Dripping Springs ISD Trustee Dr. Stefanie Reinold redirects compensation plan discussion to disseminate COVID-19 misinformation
Dripping Springs Independent School District Trustee Dr. Stefanie Reinold redirected a compensation plan discussion to disseminate COVID-19 misinformation about false-positive COVID-19 tests, at an agenda review meeting Jan. 24.
During an important discussion about a possible increase in substitute pay as the district faces a shortage due to increasing COVID-19 cases, Reinold asked to review what the Texas Education Agency mandates were for COVID-19 testing for staff, specifically when in close contact with a confirmed positive case.
Dripping Springs ISD Superintendent Dr. Holly Morris-Kuentz said there is still a close contact testing requirement for staff.
Reinold then asked if a staff member would be tested, after returning from the five-day isolation period requirement after having COVID-19.
“If you’re a close contact, regardless if you just came back from having COVID, you’re still needing to test, or are there any further stipulations or guidance on that piece from TEA?” Reinold said.
Morris-Kuentz explained that staff who are 90 days out from having COVID-19 do not have to test if they are a close contact, unless they are symptomatic.
At this, Reinold laughed.
“I’m sorry, I’m laughing because, have you seen the symptoms list?” Reinold said. “It’s incredibly vague, and in the middle of Cedar Fever. OK, so really that 90 days means nothing then.”
Reinold laughed even louder before she continued, “because pretty much we all live with at least one of those symptoms every day.”
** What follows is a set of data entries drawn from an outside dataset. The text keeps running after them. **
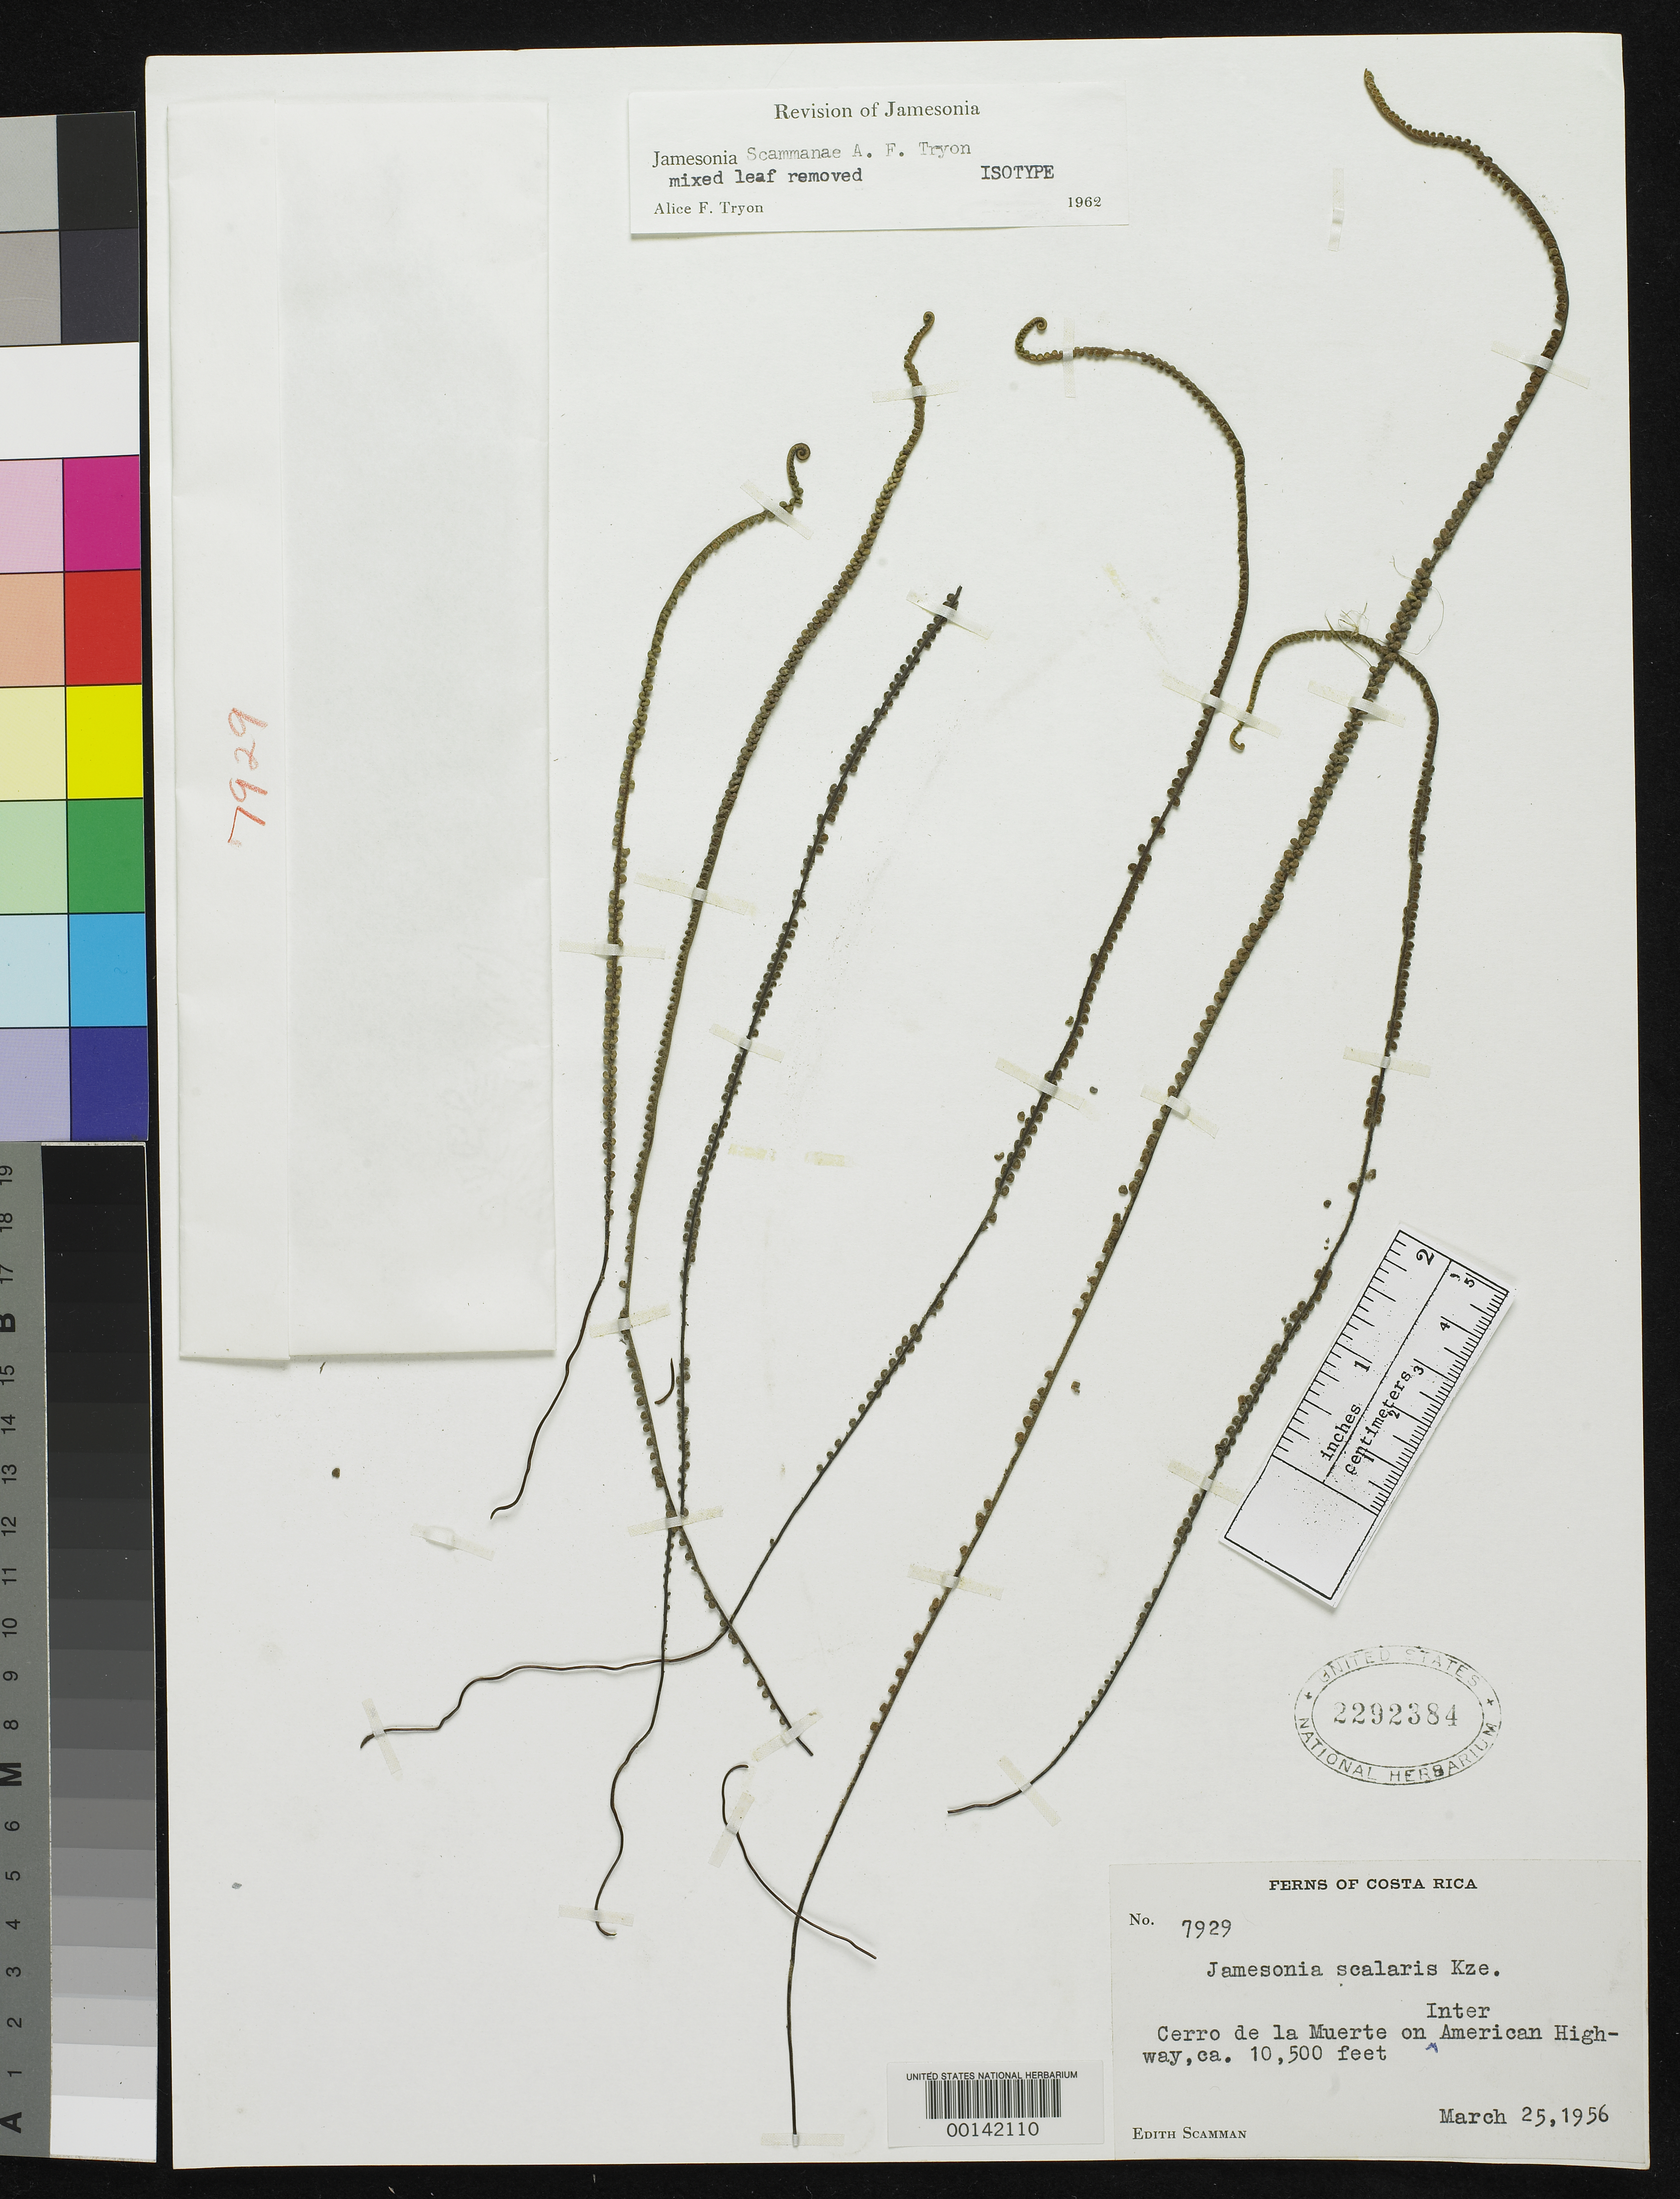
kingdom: Plantae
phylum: Tracheophyta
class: Polypodiopsida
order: Polypodiales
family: Pteridaceae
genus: Jamesonia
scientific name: Jamesonia scammanae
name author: A.F. Tryon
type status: Isotype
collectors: E. Scamman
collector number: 7929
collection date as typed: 25 Mar 1956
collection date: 1956-03-25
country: Costa Rica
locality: Cerro de La Muerte on the Interamerican highway; alt. 10,500 ft.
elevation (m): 3200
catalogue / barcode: US 2292384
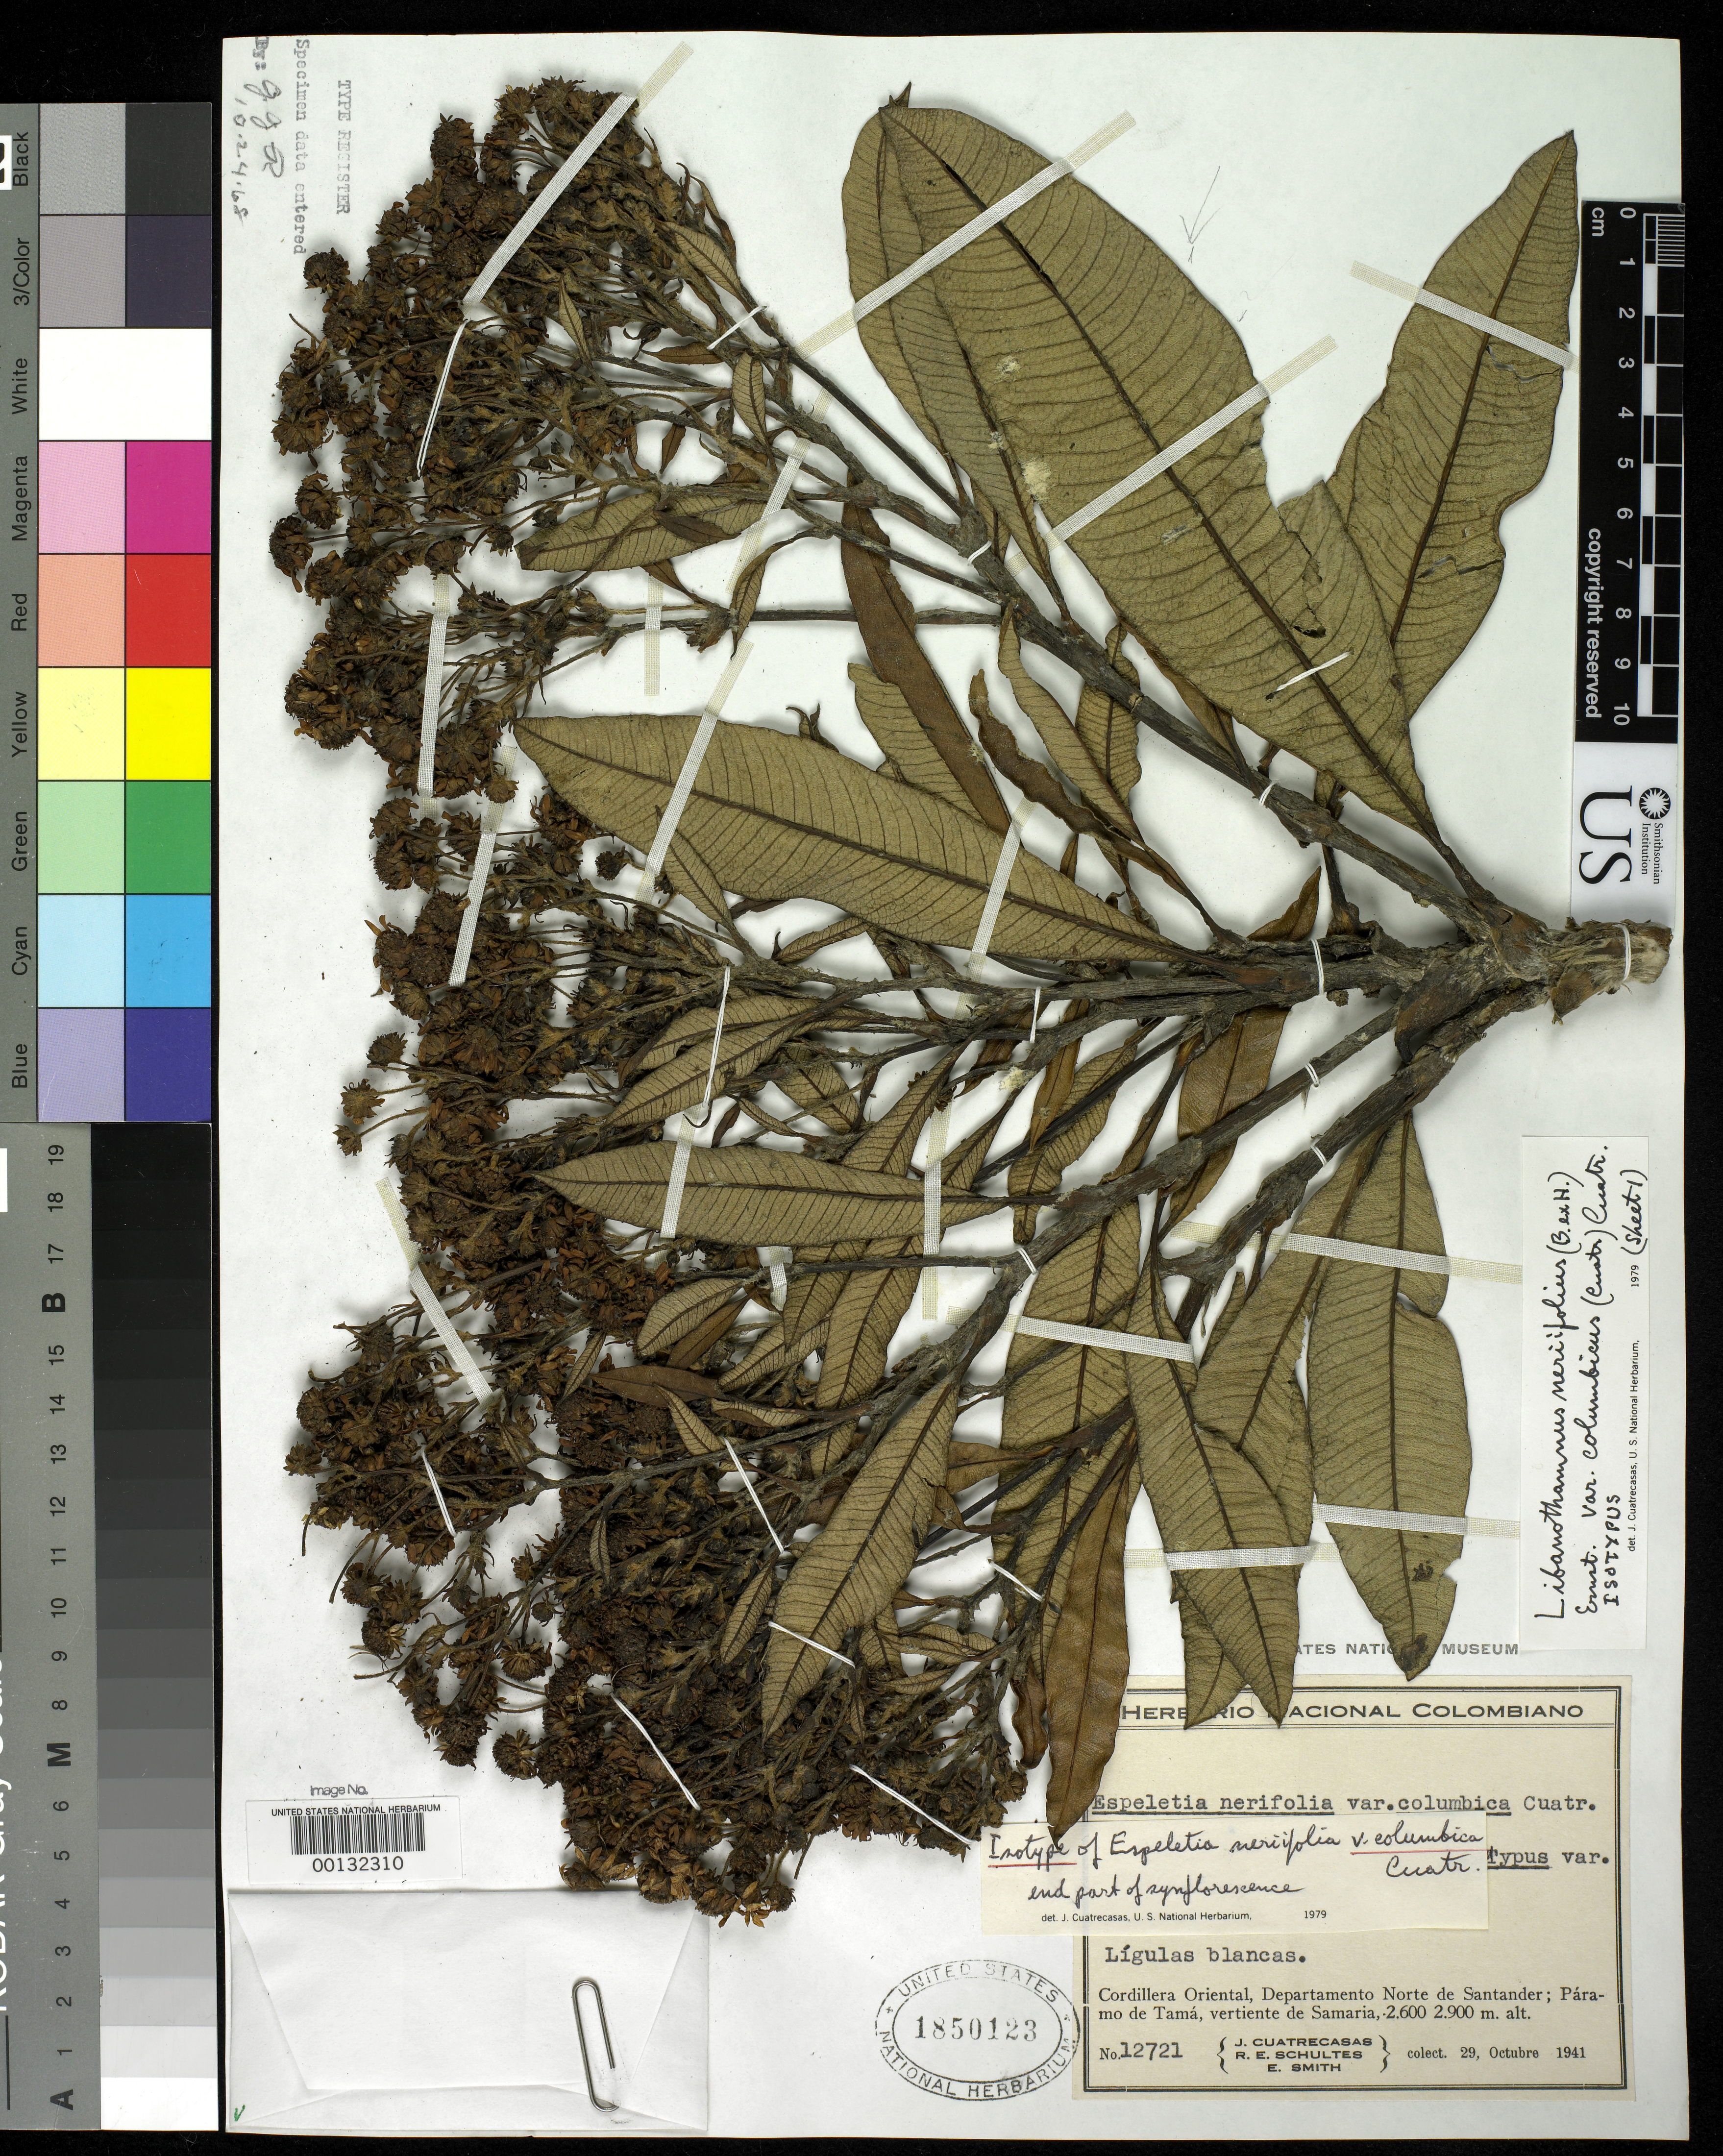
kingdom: Plantae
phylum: Tracheophyta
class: Magnoliopsida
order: Asterales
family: Asteraceae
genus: Espeletia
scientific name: Espeletia neriifolia var. columbica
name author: Cuatrec.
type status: Isotype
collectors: J. Cuatrecasas, R. E. Schultes & C. E. Smith Jr.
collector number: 12721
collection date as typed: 29 Oct 1941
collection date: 1941-10-29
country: Colombia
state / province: Norte de Santander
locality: Páramo de Tama, Cordillera Oriental, Samaria.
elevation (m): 2600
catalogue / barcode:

“I’m just pointing this out because we know that the testing is not 100% perfect,” Reinold said. “[If] someone gets a positive test, it doesn’t necessarily mean a case of COVID.”
According to PolitiFact, a previously debunked claim about false-positive COVID-19 tests is circulating again, spreading misinformation. The claim said “the CDC was withdrawing its PCR test for COVID-19 because the test didn’t differentiate the coronavirus and the flu,” Politifact reported.
PolitiFact explained that the CDC withdrew those tests because they only tested for COVID-19, and they wanted to use “newer FDA-authorized tests that could already detect the flu as well as COVID-19, in order to save time.”
The CDC said “the presence of influenza viral genetic material within a specimen will not cause a false positive result,” PolitiFact reported.
After disseminating misinformation, Reinold continued on her soapbox, saying she hopes at some point TEA will update some of their guidance on COVID-19 testing, “so that it is a little bit more reasonable.”
Dripping Springs ISD Executive Director of Human Resource Services Tiffany Duncan explained the most recent guidelines from TEA.
“The addition to TEA’s rules have stated that if you’re ages 18 or older and you’ve received all recommended vaccine doses, including boosters and additional primary shots for immunocompromised folks, or if you were confirmed COVID-19 positive within the last 90 days and have fully recovered, then you are not required to then test with a close contact,” Duncan said.
“But also if you’re symptomatic,” Reinold responded. “The list of symptoms is incredibly vague, so I’m sure a lot of people are testing because they’re honest. If you have a sniffy nose, that’s still a symptom, even if it’s from allergies or from something else completely unrelated.”
“I just want to shed light that this is a problem, I think, but I realize I’m in the minority here, so I will stop talking,” Reinold said.
Duncan said Dripping Springs ISD’s protocols for COVID-19 testing for staff were updated Jan. 10 to align with TEA’s updated vaccination status guidelines, and that monitoring for symptoms among staff and testing those who are symptomatic is universal.